Mohammad Rasoulof faces two pending prison sentences, which he has appealed, for offenses ranging from filming without authorization to “conspiring against national security.” At the Berlin Festival in 2020, he won the Golden Bear Prize for his movie There Is No Evil, which deals with Iran’s use of the death penalty. It was filmed surreptitiously in defiance of the censor. After receiving the prize, and with three of his other films denounced as “propaganda against the Islamic regime,” Rasoulof was sentenced to a year in prison and forbidden to make any more films or leave Iran. The hashtag “#Lay down your weapon”4 alludes to the violent repression of the protests sparked by the collapse on May 23, 2022, of the Metropol Tower in Abadan in southwestern Iran, where at least 41 people died. The collapse stirred painful memories of previous national disasters and triggered large-scale demonstrations in Abadan. The regime cracked down fiercely. Kava Farnam, the producer of Rasoulof’s films, told Radio Farda on July 9 that immediately after his arrest, the director was placed in solitary confinement in Evin Prison to be interrogated.

Film poster
Rasoulof’s film There Is No Evil won the Golden Bear Prize.

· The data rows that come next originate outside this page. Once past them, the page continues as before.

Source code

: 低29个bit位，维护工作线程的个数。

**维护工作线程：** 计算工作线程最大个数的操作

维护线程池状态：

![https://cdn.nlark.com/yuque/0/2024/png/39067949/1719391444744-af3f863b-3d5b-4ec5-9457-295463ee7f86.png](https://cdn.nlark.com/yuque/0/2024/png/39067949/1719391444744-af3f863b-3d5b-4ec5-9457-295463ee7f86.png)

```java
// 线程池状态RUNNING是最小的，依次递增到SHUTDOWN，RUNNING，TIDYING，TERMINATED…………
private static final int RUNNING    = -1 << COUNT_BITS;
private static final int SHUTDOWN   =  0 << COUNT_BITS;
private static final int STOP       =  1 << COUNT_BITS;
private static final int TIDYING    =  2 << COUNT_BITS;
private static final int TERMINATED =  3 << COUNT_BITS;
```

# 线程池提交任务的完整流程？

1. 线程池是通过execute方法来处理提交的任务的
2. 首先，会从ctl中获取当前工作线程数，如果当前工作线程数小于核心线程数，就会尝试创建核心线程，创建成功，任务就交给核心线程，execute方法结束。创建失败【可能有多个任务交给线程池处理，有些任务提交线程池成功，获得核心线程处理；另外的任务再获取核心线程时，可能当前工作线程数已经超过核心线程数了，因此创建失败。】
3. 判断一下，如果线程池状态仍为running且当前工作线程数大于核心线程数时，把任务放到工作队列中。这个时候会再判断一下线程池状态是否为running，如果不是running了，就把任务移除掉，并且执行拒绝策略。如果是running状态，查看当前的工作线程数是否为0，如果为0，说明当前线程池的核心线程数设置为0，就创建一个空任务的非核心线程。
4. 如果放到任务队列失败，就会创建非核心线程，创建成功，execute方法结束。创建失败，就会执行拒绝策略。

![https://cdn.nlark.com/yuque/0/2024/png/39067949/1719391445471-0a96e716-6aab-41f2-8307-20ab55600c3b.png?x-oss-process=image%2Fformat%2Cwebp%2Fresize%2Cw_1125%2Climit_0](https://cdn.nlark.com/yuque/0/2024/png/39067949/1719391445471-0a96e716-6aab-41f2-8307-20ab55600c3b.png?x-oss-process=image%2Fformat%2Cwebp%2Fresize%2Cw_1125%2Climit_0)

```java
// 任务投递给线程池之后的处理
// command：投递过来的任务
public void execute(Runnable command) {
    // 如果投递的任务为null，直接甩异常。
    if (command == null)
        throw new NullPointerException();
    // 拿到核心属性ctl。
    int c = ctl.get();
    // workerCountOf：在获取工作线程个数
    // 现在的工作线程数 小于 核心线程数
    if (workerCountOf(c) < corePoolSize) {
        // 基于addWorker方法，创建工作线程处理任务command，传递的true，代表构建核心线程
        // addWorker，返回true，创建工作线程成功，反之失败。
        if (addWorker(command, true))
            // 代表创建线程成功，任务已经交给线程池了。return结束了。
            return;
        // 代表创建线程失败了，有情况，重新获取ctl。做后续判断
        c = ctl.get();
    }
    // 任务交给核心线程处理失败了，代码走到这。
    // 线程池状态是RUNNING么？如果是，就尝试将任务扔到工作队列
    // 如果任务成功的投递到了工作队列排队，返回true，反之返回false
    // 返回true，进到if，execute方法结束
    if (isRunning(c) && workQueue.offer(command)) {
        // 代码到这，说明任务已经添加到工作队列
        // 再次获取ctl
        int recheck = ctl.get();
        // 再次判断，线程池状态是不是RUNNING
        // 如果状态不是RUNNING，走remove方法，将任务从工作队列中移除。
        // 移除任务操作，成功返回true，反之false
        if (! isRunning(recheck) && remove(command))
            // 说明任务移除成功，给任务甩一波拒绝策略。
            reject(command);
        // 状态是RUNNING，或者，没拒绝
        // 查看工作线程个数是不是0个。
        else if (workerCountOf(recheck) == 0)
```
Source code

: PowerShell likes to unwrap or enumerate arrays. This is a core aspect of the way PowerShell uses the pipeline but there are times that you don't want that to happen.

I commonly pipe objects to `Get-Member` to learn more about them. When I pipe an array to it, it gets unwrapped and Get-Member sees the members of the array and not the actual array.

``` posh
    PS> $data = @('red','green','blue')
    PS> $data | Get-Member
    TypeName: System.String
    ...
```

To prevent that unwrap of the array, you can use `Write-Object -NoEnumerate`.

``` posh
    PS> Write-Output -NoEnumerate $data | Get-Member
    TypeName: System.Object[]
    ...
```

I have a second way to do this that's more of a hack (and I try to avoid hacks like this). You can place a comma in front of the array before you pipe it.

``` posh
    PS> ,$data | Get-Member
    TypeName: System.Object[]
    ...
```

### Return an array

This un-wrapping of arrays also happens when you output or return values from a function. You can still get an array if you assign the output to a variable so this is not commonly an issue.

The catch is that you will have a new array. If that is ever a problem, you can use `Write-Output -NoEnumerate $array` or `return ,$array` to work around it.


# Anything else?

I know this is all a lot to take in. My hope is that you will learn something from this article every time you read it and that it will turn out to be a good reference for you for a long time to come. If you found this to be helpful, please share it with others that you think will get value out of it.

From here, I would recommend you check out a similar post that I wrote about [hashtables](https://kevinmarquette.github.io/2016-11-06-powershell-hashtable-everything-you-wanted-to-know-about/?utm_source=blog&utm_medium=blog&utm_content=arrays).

Since the launching in May 2022 of the Raisi government’s new economic program, which primarily cuts subsidies, Iranians have kept demonstrating at varying levels of intensity over price rises and subsidy cuts. Teachers, pensioners, and workers from various sectors have also been demanding better work and salary conditions. The more the regime’s economic distress grows, the more it turns the screws on the population by augmenting the severity of the dress code, stifling criticism, and crushing protest. Iran appears to continue to implement Khamenei’s “resistance economy.” The Iranian people pay the price.